Покачав осуждающе головой, окутанной по деревенским обычаям в простой хлопковый платок, соседка подошла к двери.
— Максимка, Христом-богом прошу, не дотрагивайся до него. Не губи душу-то!
Поспешно заверив старушку, что не притронусь ни под каким видом, я плотно закрыл за ней дверь.
— Вот и ладно, — успокоился дед. — Теперь хоть попрощаться можно спокойно, без бабьих слез.
— Деда, не говори так, ты еще правнуков нянчить будешь! — как можно уверенней проговорил я. — Совсем скоро…
— Эх, Максимушка, — улыбка далась ему явно с трудом. — Мои правнуки родятся еще ой, как не скоро… Да не удивляйся ты так. Знаешь ведь, что люди обо мне говорят. Столько я не протяну… Да и не хочу. Пора мне. Видно на роду написано последним быть… Ты за котиком моим пригляди, хорошо?
— Конечно, деда. Только ты и сам еще…
— Тьфу на тебя! Хуже бабы слезливой! Русским языком говорю — пора мне. Просьба вот только к тебе… Поди ближе, что скажу…
Голос становился все тише. Напрягая до предела слух, я наклонился почти касаясь ухом его губ. Дрожащая старческая рука медленно погладила мои растрепанные волосы.

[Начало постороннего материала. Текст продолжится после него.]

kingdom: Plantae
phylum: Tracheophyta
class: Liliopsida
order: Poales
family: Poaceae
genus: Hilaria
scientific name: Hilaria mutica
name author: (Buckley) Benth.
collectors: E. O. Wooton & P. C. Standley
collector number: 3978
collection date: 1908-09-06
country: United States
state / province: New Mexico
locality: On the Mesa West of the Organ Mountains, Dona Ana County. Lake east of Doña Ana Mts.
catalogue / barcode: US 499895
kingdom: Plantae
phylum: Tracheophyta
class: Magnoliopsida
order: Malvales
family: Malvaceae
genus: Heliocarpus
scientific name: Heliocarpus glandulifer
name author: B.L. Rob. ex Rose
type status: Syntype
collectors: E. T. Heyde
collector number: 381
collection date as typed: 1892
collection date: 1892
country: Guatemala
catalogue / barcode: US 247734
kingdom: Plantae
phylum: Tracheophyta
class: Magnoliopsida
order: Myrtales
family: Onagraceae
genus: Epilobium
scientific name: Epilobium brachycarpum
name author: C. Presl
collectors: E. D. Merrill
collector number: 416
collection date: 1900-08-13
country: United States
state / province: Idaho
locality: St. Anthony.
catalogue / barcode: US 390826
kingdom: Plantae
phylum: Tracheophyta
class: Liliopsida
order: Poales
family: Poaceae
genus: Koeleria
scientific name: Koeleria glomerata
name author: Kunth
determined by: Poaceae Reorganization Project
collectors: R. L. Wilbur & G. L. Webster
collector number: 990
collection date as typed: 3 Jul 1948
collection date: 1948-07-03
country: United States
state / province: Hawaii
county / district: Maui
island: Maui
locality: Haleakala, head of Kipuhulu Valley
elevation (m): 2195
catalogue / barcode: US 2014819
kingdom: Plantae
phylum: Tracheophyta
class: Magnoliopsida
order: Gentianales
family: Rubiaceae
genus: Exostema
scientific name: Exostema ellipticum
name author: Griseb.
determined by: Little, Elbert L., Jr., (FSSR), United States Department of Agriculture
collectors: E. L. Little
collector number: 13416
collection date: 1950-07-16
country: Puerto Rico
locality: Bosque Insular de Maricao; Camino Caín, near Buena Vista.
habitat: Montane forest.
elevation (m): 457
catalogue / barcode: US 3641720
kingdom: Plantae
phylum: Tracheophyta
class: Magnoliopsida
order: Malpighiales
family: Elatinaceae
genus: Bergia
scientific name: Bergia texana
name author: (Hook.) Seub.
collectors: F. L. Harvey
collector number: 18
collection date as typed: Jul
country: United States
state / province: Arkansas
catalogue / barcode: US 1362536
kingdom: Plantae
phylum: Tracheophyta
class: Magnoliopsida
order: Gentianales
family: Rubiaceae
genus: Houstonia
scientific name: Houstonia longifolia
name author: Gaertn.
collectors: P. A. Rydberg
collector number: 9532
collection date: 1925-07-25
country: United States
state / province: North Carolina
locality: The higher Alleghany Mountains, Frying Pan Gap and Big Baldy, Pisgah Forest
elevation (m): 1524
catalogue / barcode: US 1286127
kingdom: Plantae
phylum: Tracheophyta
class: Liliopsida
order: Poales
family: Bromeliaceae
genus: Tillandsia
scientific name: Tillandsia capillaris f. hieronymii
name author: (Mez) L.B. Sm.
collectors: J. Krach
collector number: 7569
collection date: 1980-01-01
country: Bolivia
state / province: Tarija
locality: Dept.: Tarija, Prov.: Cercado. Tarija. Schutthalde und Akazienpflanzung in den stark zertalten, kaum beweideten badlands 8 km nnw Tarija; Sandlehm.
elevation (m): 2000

— Прости… — последнее что я услышал прежде чем мир перед глазами закрутился и погрузил меня в блаженную тьму…
Очнулся я от душераздирающих причитаний все той же бабы Нюры. Еще не окончательно придя в себя, уже знал — деда больше нет. Открыв мокрые от едких слез глаза, первое что я увидел — жалобно глядящую на меня старушку.
— Ох, Максимка, Максимка, — горестно причитала она. — Предупреждала ж!
Не обращая внимания на очередную дурость, спросил, без надежды, на всякий случай:
— Дед… жив?
— Ой, горюшко, горе, — вновь запричитала она. Все верно. Деда больше нет.
Похоронили быстро. В деревнях с этим не тянут. Сердобольные соседки взяли на себя все приготовления похорон, мне оставалось лишь шататься из угла в угол, да вспоминать, вспоминать, вспоминать…
Только тряска пригородной электрички немного прояснила голову. От скуки долгой дороги, перебирал в памяти день похорон. Только сейчас дошло — не отпевали деда. Хоть и собиралась баба Нюра священника звать. Да и похоронили не на самом кладбище, а чуть в сторонке. Я громко выругался, чем заработал косой взгляд соседей по вагону. Деревенские предрассудки! До сих пор в деревнях хоронят самоубийц и колдунов на не освященной земле. И не отпевают. В городах об этом давно забыли, а здесь — надо же! Ладно, фиг с ними. Хорошо хоть кол в сердце не вбивали. Или кол — это только для вампиров? А, не все ли равно! Я невольно усмехнулся, вспомнив, как стали шарахаться от меня деревенские старики и старухи, как только баба Нюра разнесла весть о смерти деда. Есть поверье, что колдун не может умереть, не передав своего дара наследнику. В этом случае только и остается, что разобрать над ним крышу. Вот от этого-то и остерегала меня баба Нюра. Но дед оказался хитрее.